WORK REQUEST:
Your task is to show every line in the listing below that includes "from".

MATERIAL SHOWN:
= = = = =

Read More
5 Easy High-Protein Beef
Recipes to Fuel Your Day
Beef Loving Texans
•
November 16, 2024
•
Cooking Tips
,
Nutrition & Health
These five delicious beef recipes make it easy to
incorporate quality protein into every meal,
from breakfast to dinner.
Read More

= = = = =

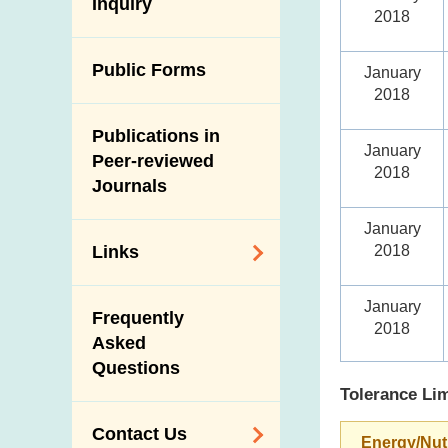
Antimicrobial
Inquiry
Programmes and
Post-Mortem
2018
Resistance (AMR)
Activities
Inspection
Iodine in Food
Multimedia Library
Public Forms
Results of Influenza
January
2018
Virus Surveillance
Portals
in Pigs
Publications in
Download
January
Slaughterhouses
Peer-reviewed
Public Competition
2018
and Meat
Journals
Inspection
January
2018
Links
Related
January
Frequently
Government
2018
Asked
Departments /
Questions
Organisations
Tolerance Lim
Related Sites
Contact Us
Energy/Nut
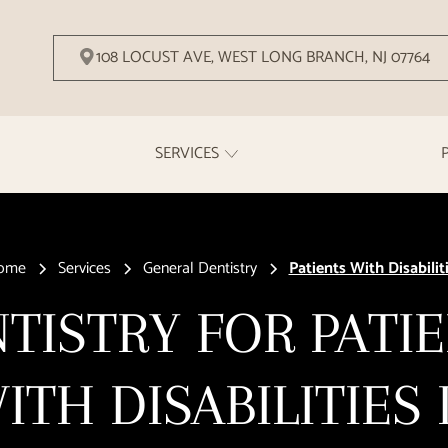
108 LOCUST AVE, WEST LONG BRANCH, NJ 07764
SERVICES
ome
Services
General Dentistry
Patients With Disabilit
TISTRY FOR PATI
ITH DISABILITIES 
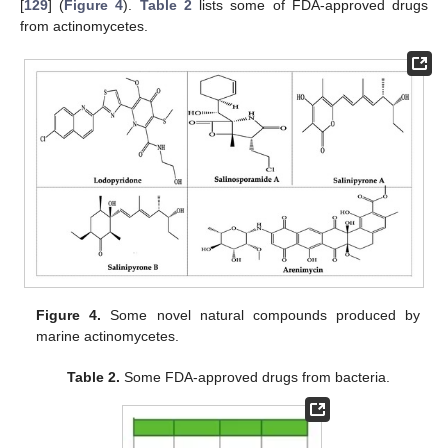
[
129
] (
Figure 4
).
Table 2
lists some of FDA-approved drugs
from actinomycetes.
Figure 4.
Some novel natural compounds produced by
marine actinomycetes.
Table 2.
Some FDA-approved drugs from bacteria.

= = = = =

RESPONSE AREA:
from breakfast to dinner.
from actinomycetes.
Some FDA-approved drugs from bacteria.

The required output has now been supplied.